Paul Sérusier avait rejoint Pont-Aven, où séjournaient Paul Gauguin, Maurice Denis ou encore Emile Bernard.

Les discussions étaient vives entre eux sur les questions de sensation visuelle, d’utilisation des couleurs et, surtout, sur la nécessaire libération de toutes les entraves aux instincts du peintre, après la période de l’impressionnisme triomphant.

L’histoire retient que Gauguin aurait dit à Sérusier : « Comment voyez-vous ces arbres ? Ils sont jaunes. Eh bien, mettez du jaune ; cette ombre, plutôt bleue, peignez-la avec de l’outremer pur ; ces feuilles rouges ? Mettez du vermillon. »

Sérusier avait alors peint « L’Aven au Bois d’amour »qui deviendra un véritable manifeste, rebaptisé le Talisman, symbole et référence d’une peinture nouvelle, abstraite, aux couleurs pures apposées en surface plane

Le très beau musée de Pont-Aven consacre (avant le musée d’Orsay en janvier) une non moins belle exposition, ‘’Le Talisman de Paul Sérusier, une prophétie de la couleur’’où sont rassemblées 80 œuvres qui ont largement influencé l’art moderne et contemporain.

Le retour du tableau de Sérusier à Pont-Aven avant Paris est une excellente initiative de décentralisation culturelle et une exposition qui rend hommage à un peintre qui n’a pas la place qu’il mérite.
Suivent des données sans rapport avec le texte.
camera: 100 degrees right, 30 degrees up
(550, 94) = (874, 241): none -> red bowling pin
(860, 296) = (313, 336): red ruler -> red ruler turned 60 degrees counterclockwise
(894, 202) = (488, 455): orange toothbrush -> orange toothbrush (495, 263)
Elle donne à comprendre comment l’acte créatif se nourrit alors de la confrontation des artistes, comme l’ont également fait Picasso et Braque ensuite, avant que l’art ne devienne, plus tard, une industrie dans un monde libéral.
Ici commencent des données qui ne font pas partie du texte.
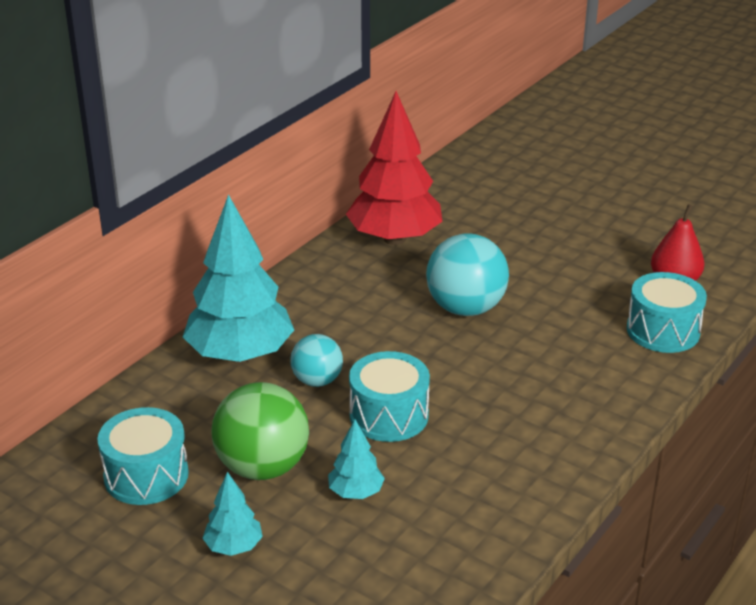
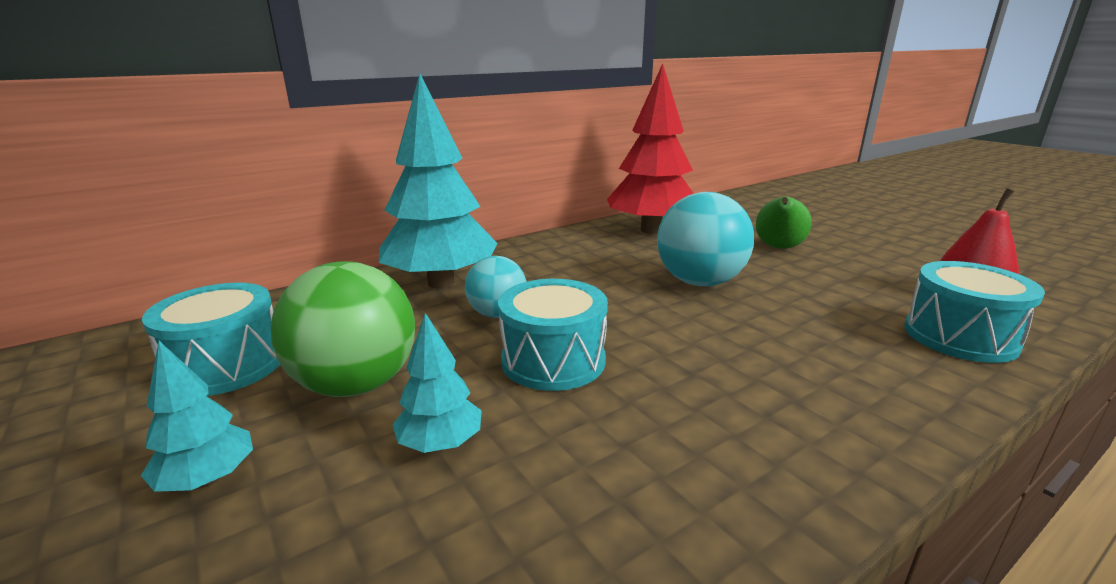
camera: 20 degrees right, 10 degrees down
(521, 246) = (778, 248): none -> green pear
Je préfère Sérusier à Koons. Le premier créait quand le second remplit son compte en banque. Le musée de Pont-Aven mérite à coup sûr un détour sans attendre l’exposition du musée d’Orsay. C’est à Pont-Aven qu’on s’imprègne le mieux de l’ambiance créative de ceux qui allaient devenir des « nabis », créant le synthétisme et inspirant tout l’art pictural du XXe siècle.